News Media Bargaining Code Will Hurt Small Businesses: Google

Portrait of Google Australia MD Melanie Silva, photographed at the Sydney Google Offices. Tuesday 29th January 2019. Photograph by James Brickwood. SMH NEWS 190129

Small businesses will be a victim of the government’s proposed News Media Bargaining Code, according to Google.

In a new blogpost addressing the tech giant’s concerns about the rule, Google suggested such a code could stifle Australia’s economic recovery.

“The draft code affects small businesses because it would weaken Google services like Search and YouTube. These services created more than 130 million connections between business and potential customers in 2019, and contributed to the $35 billion in benefits we generated for more than 1.3 million businesses across the country,” said Google Australia VP Mel Silva [feature image].

“But they rely on Search and YouTube working the same for everyone—so that people can trust that the results they see are useful and authoritative, and businesses know they’re on a level playing field.”

Silva added that if the draft code is made into law, Google will be forced to give news businesses information about its search algorithms, which would allow these publishers “to feature more prominently in search results at the expense of other businesses, website owners and creators”.

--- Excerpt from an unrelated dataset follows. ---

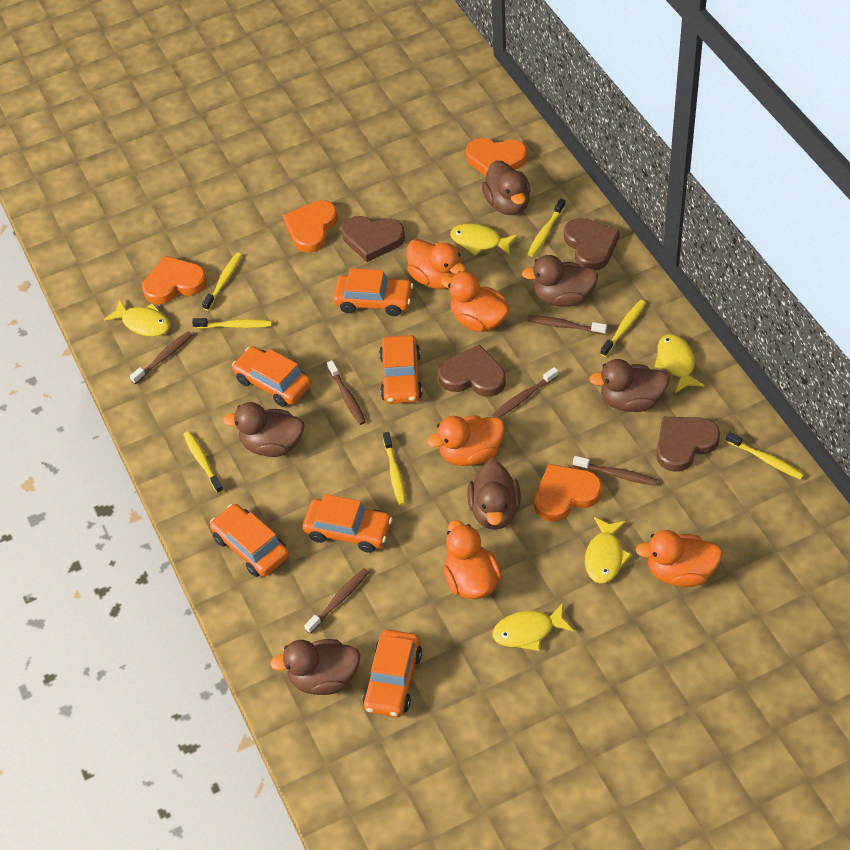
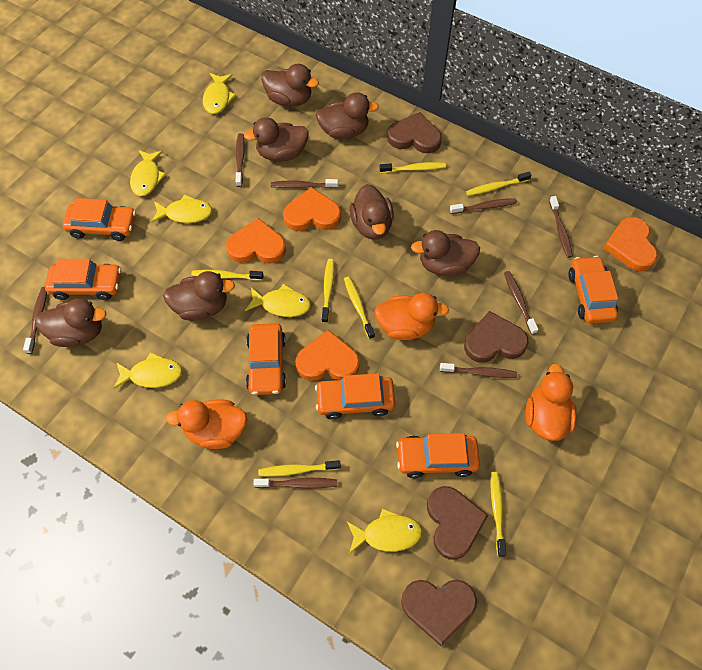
brown duck: [223,402,304,457] [270,639,360,695] [467,460,521,530] [482,160,531,215] [522,255,598,307] [589,359,669,412] = 6 -> [35,299,107,347] [163,271,235,321] [244,117,309,162] [261,64,319,107] [316,92,379,139] [350,184,394,239] [411,230,480,276] = 7
brown toothbrush: [130,331,192,384] [304,568,369,634] [327,360,366,425] [492,367,558,418] [527,315,607,335] [573,456,657,486] = 6 -> [23,287,47,354] [236,133,245,187] [254,478,337,489] [271,179,338,188] [440,363,517,378] [450,198,517,214] [504,271,539,335] [549,196,573,258] = 8
orange duck: [407,239,466,289] [427,415,505,466] [441,271,510,332] [443,520,502,599] [635,530,723,587] = 5 -> [165,399,247,449] [374,293,449,340] [525,364,577,441] = 3
yellow fish: [104,299,170,337] [450,223,518,256] [492,603,574,651] [585,517,632,583] [654,334,705,393] = 5 -> [114,352,182,389] [130,150,166,196] [151,194,212,223] [203,73,236,114] [245,283,311,317] [347,508,422,554] = 6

She gave the example of a cafe owner that had managed to secure the top spot in Search results for a particular query.

Under the proposed code, a news business could hypothetically look at this algorithm and manipulate its content to appear above the cafe.

Silva again maintained “we don’t oppose a code governing the relationship between digital platforms and news businesses”, but said the proposed regulation could create a bad precedent.

“Most businesses support sensible regulation—but not heavy-handed rules that favour one group of companies over all others,” she said.

And while both Google and Facebook have been campaigning heavily to change the code, ACCC chair Rod Sims recently told a panel hosted by The Australia Institute that the competition watchdog would not be backing down.

“The code will change. It’s a draft. A draft is meant to elicit comment and we’ve got a lot of comment,” he said.

“But the core of the code can’t change. You need an arbitration mechanism. You need a non-discrimination clause. They are the bits of glue that hold the code together that make it workable.”